> **TRY IT**
Each and every line of the data must appear exactly as given.

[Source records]
•••
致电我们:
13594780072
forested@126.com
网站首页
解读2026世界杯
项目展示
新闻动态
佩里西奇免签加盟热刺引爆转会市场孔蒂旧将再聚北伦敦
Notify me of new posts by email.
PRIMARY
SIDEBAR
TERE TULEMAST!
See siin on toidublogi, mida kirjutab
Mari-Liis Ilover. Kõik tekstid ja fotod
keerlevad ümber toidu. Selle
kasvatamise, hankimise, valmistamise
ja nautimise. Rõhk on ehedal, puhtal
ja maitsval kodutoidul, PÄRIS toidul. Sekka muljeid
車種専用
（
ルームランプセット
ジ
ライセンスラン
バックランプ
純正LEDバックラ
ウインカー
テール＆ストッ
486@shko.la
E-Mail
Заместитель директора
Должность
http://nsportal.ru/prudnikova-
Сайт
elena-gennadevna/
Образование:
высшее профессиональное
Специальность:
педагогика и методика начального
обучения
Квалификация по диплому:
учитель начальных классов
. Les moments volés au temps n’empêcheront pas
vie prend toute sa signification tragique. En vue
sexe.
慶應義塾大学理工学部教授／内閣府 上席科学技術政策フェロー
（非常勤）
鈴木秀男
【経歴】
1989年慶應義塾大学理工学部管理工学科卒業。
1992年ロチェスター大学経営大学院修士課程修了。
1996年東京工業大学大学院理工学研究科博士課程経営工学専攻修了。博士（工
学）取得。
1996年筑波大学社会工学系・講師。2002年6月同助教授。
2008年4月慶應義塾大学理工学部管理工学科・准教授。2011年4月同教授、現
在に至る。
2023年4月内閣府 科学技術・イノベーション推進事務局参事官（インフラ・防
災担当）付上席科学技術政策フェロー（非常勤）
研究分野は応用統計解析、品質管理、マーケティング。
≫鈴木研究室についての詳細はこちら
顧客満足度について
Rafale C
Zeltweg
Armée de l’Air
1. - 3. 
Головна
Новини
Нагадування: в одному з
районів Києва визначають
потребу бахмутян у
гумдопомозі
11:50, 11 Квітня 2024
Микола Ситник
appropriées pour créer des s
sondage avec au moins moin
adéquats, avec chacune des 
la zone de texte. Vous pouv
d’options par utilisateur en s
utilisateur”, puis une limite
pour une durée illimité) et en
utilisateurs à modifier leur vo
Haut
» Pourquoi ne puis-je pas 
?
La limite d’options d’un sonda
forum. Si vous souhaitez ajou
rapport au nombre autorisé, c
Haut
•••
> **WRITTEN ANSWER**
致电我们:
13594780072
forested@126.com
网站首页
解读2026世界杯
项目展示
新闻动态
佩里西奇免签加盟热刺引爆转会市场孔蒂旧将再聚北伦敦
Notify me of new posts by email.
PRIMARY
SIDEBAR
TERE TULEMAST!
See siin on toidublogi, mida kirjutab
Mari-Liis Ilover. Kõik tekstid ja fotod
keerlevad ümber toidu. Selle
kasvatamise, hankimise, valmistamise
ja nautimise. Rõhk on ehedal, puhtal
ja maitsval kodutoidul, PÄRIS toidul. Sekka muljeid
車種専用
（
ルームランプセット
ジ
ライセンスラン
バックランプ
純正LEDバックラ
ウインカー
テール＆ストッ
486@shko.la
E-Mail
Заместитель директора
Должность
http://nsportal.ru/prudnikova-
Сайт
elena-gennadevna/
Образование:
высшее профессиональное
Специальность:
педагогика и методика начального
обучения
Квалификация по диплому:
учитель начальных классов
. Les moments volés au temps n’empêcheront pas
vie prend toute sa signification tragique. En vue
sexe.
慶應義塾大学理工学部教授／内閣府 上席科学技術政策フェロー
（非常勤）
鈴木秀男
【経歴】
1989年慶應義塾大学理工学部管理工学科卒業。
1992年ロチェスター大学経営大学院修士課程修了。
1996年東京工業大学大学院理工学研究科博士課程経営工学専攻修了。博士（工
学）取得。
1996年筑波大学社会工学系・講師。2002年6月同助教授。
2008年4月慶應義塾大学理工学部管理工学科・准教授。2011年4月同教授、現
在に至る。
2023年4月内閣府 科学技術・イノベーション推進事務局参事官（インフラ・防
災担当）付上席科学技術政策フェロー（非常勤）
研究分野は応用統計解析、品質管理、マーケティング。
≫鈴木研究室についての詳細はこちら
顧客満足度について
Rafale C
Zeltweg
Armée de l’Air
1. - 3. 
Головна
Новини
Нагадування: в одному з
районів Києва визначають
потребу бахмутян у
гумдопомозі
11:50, 11 Квітня 2024
Микола Ситник
appropriées pour créer des s
sondage avec au moins moin
adéquats, avec chacune des 
la zone de texte. Vous pouv
d’options par utilisateur en s
utilisateur”, puis une limite
pour une durée illimité) et en
utilisateurs à modifier leur vo
Haut
» Pourquoi ne puis-je pas 
?
La limite d’options d’un sonda
forum. Si vous souhaitez ajou
rapport au nombre autorisé, c
Haut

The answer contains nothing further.